**Фрагмент текста**
━━━━━━━━━━━━━━━━━━━━

Холодно было под мраморными дворцовыми сводами высокопарных стихов, а в «Фелице» можно было расположиться, как в уютной светёлке. Её называли Минервой и Афиной-Палладой, изображали в латах, в шлеме — и в этом громоздком облачении Екатерина не узнавала себя. Это была лишь функция великой императрицы. А Державин, хотя и начал с громового «Богоподобная царевна!» — нашёл слова будничные, точные. Лёгкое платье Фелицы пришлось ей впору. Императрица уже приспособила придворные ритуалы под свой просвещённый нрав. В присутствии императоров всероссийских было принято цепенеть и трепетать. Екатерина ненавидела эту средневековую манеру! Какая искренность может быть в подобострастии, замешенном на страхе? Стоило ей появиться в зале — и все каменели. Екатерина ощущала себя Медузой Горгоной — и морщилась, как от кислой сливы. С горем пополам ей удалось добиться от приближённых истинной галантности — без священного ужаса.
Наконец явился поэт, достойный нового времени, нового стиля! Екатерина отвергала пышный дворцовый церемониал, в котором терялась душа государыни. Выше всего она ценила природу, то есть естественное, непринуждённое поведение. На еженедельных собраниях в Эрмитаже общалась с вельможами как с добрыми приятелями и всё старалась превратить в шутку. Самые грозные филиппики она облекала в полушутливую форму, екатерининская риторика сплошь состоит из насмешливых афоризмов — подчас удачных. В «Фелице» Державин невольно довёл эту манеру до совершенства. При дворе «Фелицу» цитировали чаще, чем в литературных кругах: забавная ода стала (правда, на короткий срок) кодексом нового раскрепощённого ритуала. Да, в те времена оды имели поболее влияния на политику, чем в наши дни — результаты футбольных турниров.

━━━━━━━━━━━━━━━━━━━━

**Блок данных**

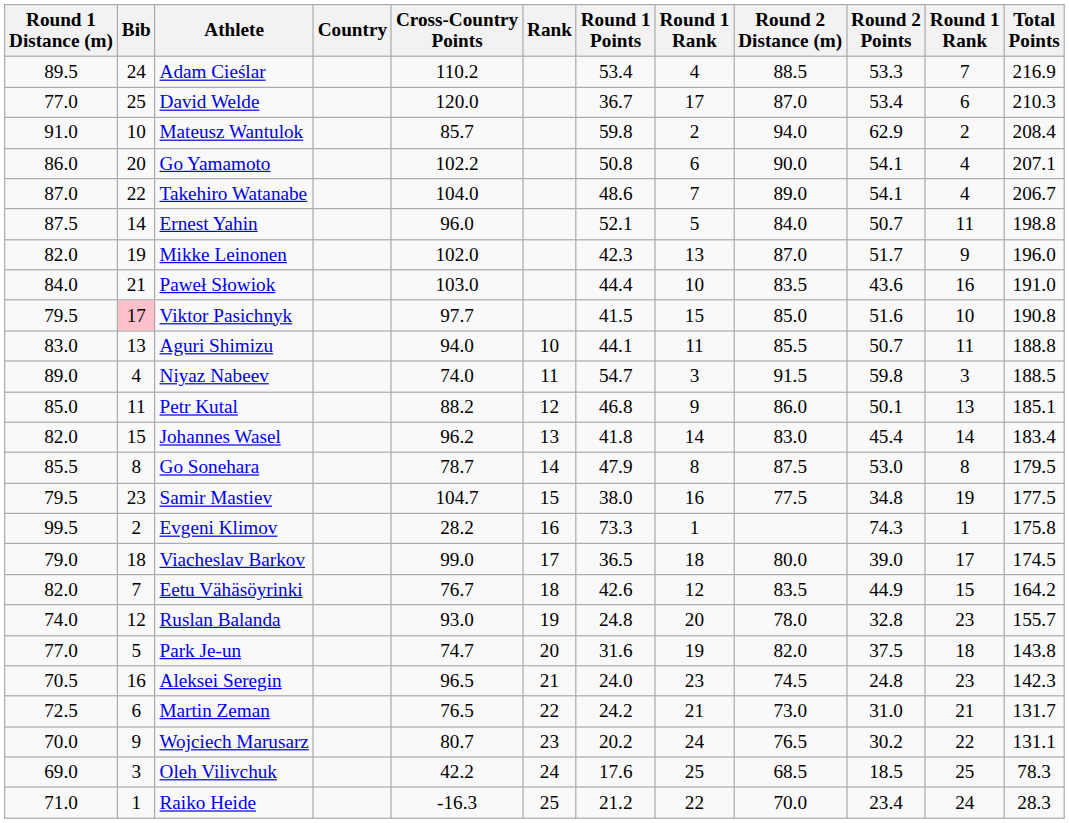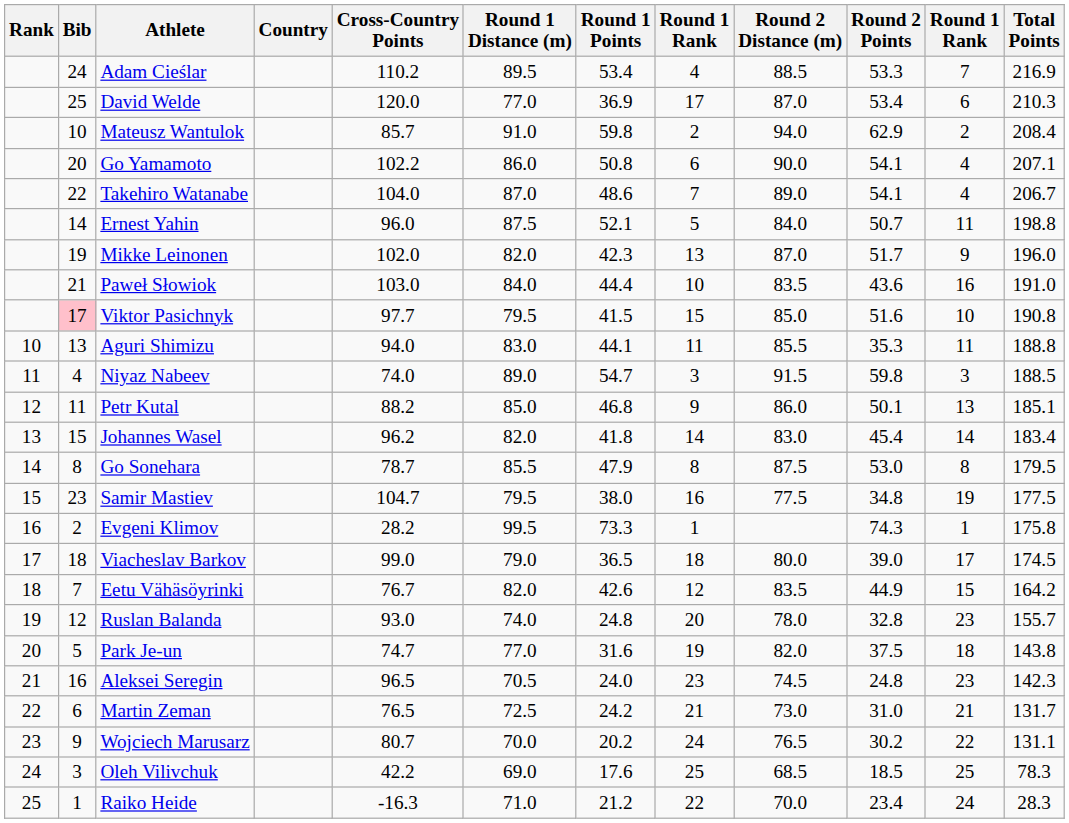columns swapped: Rank <-> Round 1 Distance (m)
David Welde | Round 1 Points: 36.7 -> 36.9
Aguri Shimizu | Round 2 Points: 50.7 -> 35.3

━━━━━━━━━━━━━━━━━━━━

**Задание**
Продолжите текст о «Фелице», начав сразу после его последнего предложения. Материал никак не связан с текстом о «Фелице».

**Ответ к упражнению**
«Автор первым из всех российских писателей был первый, который в простом забавном лёгком слоге писал лирические песни и, шутя, прославлял императрицу, чем и стал известен», — скромно напишет Державин много лет спустя в «Объяснениях».
Императрица изумилась: а ведь этот самый Державин написал про «богоподобную царевну», не рассчитывая на её высочайшее внимание. Чиновник средней руки, не допущенный в узкий круг царедворцев и собеседников Екатерины, — он не преподнёс ей свои стихи и даже не торопился с публикацией «Фелицы». Она проведала об этом — и ещё больше полюбила стихи Державина, поверила поэту. Отныне красноречие «карманного стихотворца» Петрова казалось ей грубой лестью, недостойной просвещённой эпохи. Кое в чём Державин ошибся: например, императрица любила маскарады, а он написал: «Не слишком любишь маскарады…» Но это тоже ей понравилось: значит, не крутился при дворе, писал по слухам и пересудам, а как точно и остроумно вышло!